I am wondering if moving in together may come at a shock if he's not staying at yours when normal family hectic life is happening. I'd trial him staying over whilst kids are home. If he's never experienced the nonstop business it's a big leap.

Mountaingoatling · 03/07/2021 21:54

@UntilYourNextHairBrainedScheme

That's not mindfulness.

If he's present in the moment while watching a film, why can't he speak to you on the phone before or after? Indeed pressing pause to focus on a 10-15 minute phone call wouldn't contradict mindfulness and being present in the moment.

He's either using it as an excuse or doing something else...

Yes it would. Managing ie not inviting interruptions is part of a mindful practice.

Having a partner who doesn't choose to see you then interrupts your lovely, peaceful evening for a chat about nothing in particular is really, really selfish and annoying.

Adults who feel the need to verbalise their day and minutiae to someone daily, not giving their partner space, when they don't live together need to learn to become more emotionally self reliant.

LopsidedWombat · 03/07/2021 22:06

@AttaGirrrrl I think that is a very reasonable thing to want proof of seeing as you have children and so he will need to fit in around them if you have long-term future together. I do think what a pp said could be true as well though - that him being pretty self-sufficient might be a great thing in respect to fitting in around you and your kid's routines.

Hopefully when you've chatted to him about it he will just take you up on your offer of a midweek catch up and all will be well!

TheFoundations · 03/07/2021 22:33

You're exactly the right level of needy for you. He is exactly the right level of mindful/focused for him. Nobody is doing anything wrong.

You just don't match in how you want your relationship to be. You're incompatible.

AttaGirrrrl · 03/07/2021 22:42

I agree that neither of us is ‘wrong’, but if we’re compatible in lots of other ways I’d rather try to find a solution than give up @TheFoundations

Thanks @LopsidedWombat, I’d not seen his self-sufficiency as a benefit with dc. I was more worried that we’d just drive him mad with our chaos!

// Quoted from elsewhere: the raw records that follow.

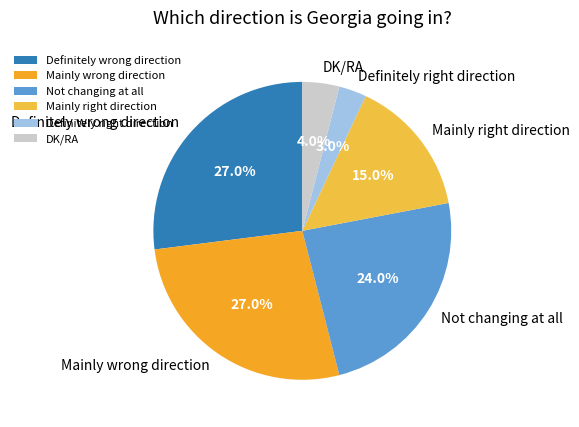

To the nearest percent, what portion does DK/RA represent?

4%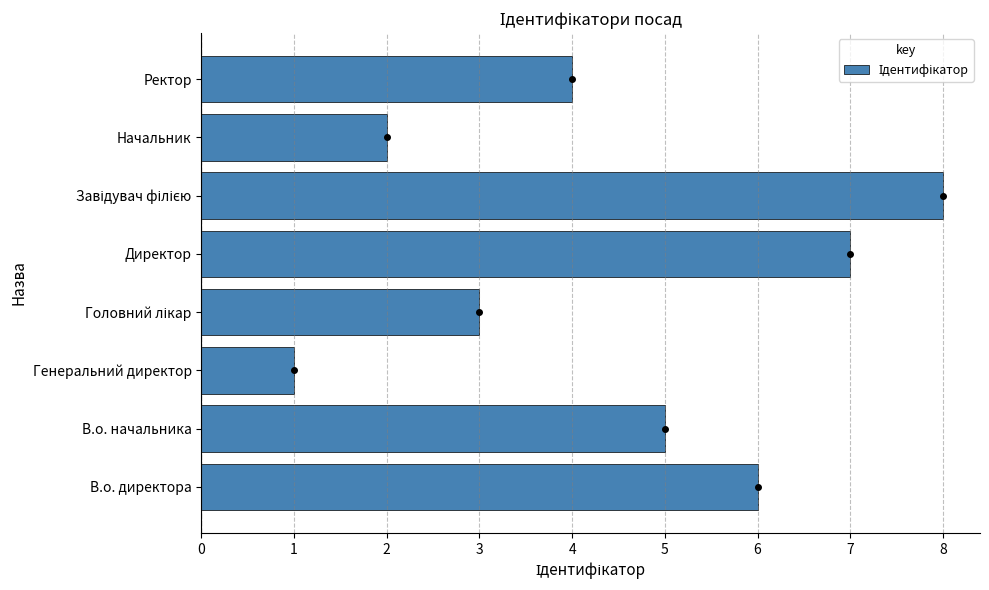

Count the values in the range 3 to 7.

5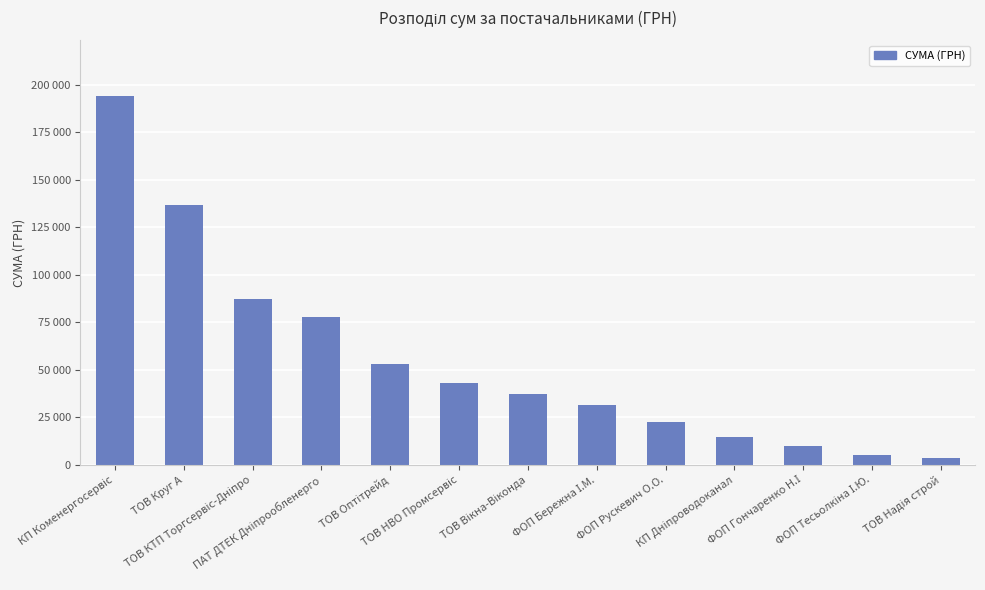

What is the sum of the values at КП Дніпроводоканал and ТОВ Вікна-Віконда?

51950.6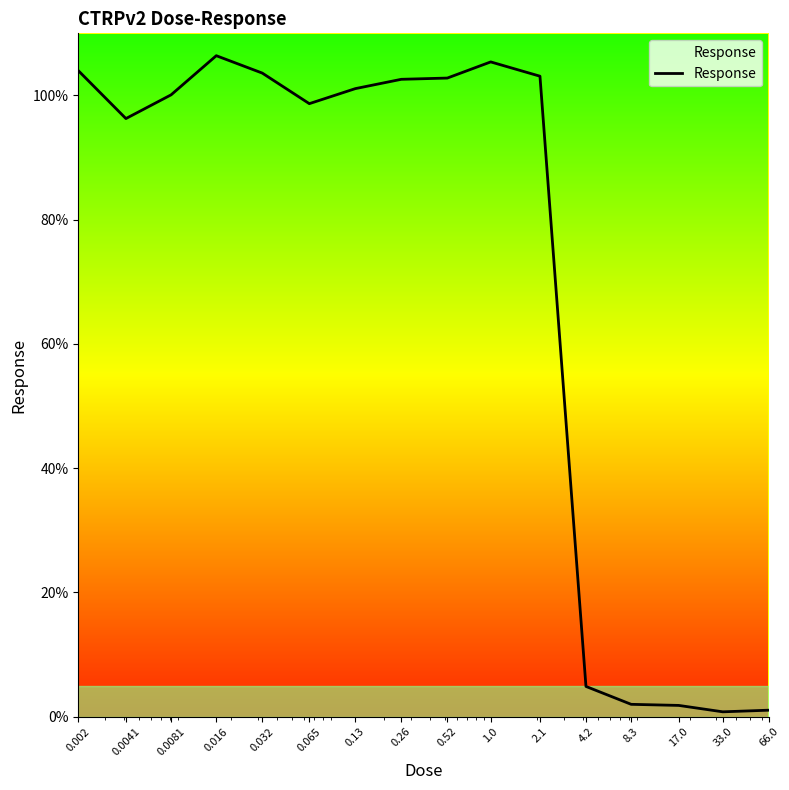

Is this an area chart (filled region under the line)?

No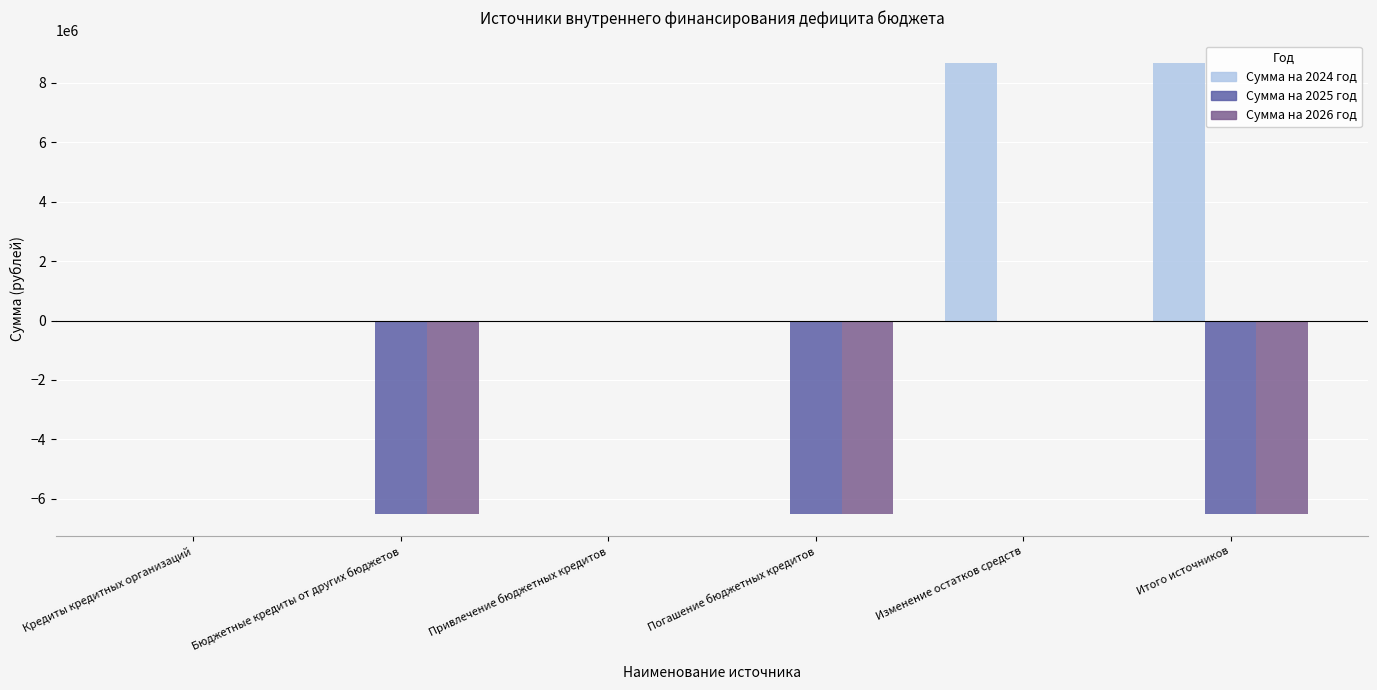

How many categories are shown in the chart?

6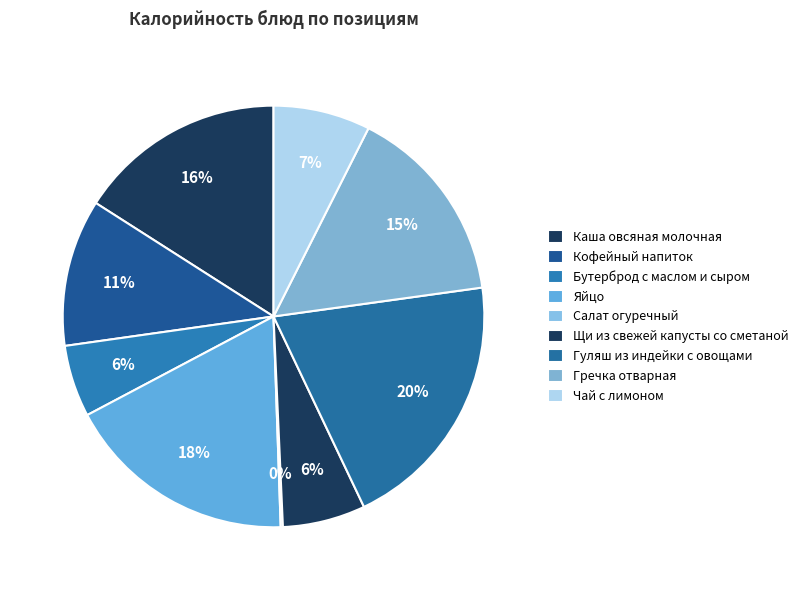

The Щи из свежей капусты со сметаной slice represents 6% of the pie. True or false?

True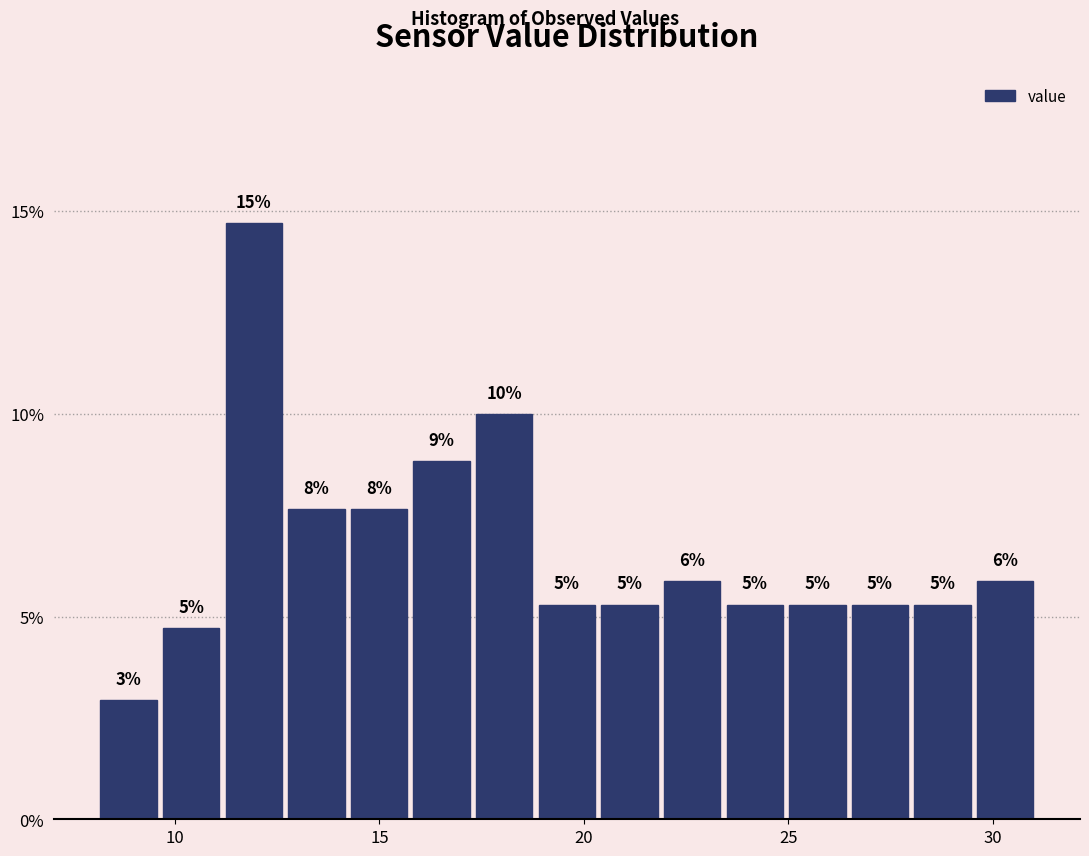

Read against the x-axis, roughly where is the centre of the tallest bar?

12.0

@Mountaingoatling - have you responded to the wrong thread? No one is suggesting minutiae Hmm

OP posts:
PerveenMistry · 03/07/2021 22:44

@PoppenhuisStories

Honestly I think you’re being needy. If I saw you three times a week, I wouldn’t want to speak to you on the phone the other days unless there was a particular reason. I’m quite happy to text through a film or podcast (or whatever) but I would value my alone time and not want to have an actual conversation. I had a long distance relationship and we never spoke on the phone, we texted a lot though. Perhaps your trust issues from your ex are niggling and your reading too much into his not wanting to speak to you?

This.

PerveenMistry · 03/07/2021 22:51

@Beeeeeeeeeeeeeep

Why would you think people would think he's cheating?? I don't like chatting to my boyfriend on the phone. I've probably phoned him 3 times in our whole relationship. I guess if you really want phone contact you could tell him this but it's really not a red flag that he isn't bothered about it.
Exactly.

Honestly people who feel the need for constant phone contact and attention are so tiresome. He's doing nothing wrong or abnormal.

PerveenMistry · 03/07/2021 22:53

I think it's odd to be talking about a joint future with someone one barely knows, tbh.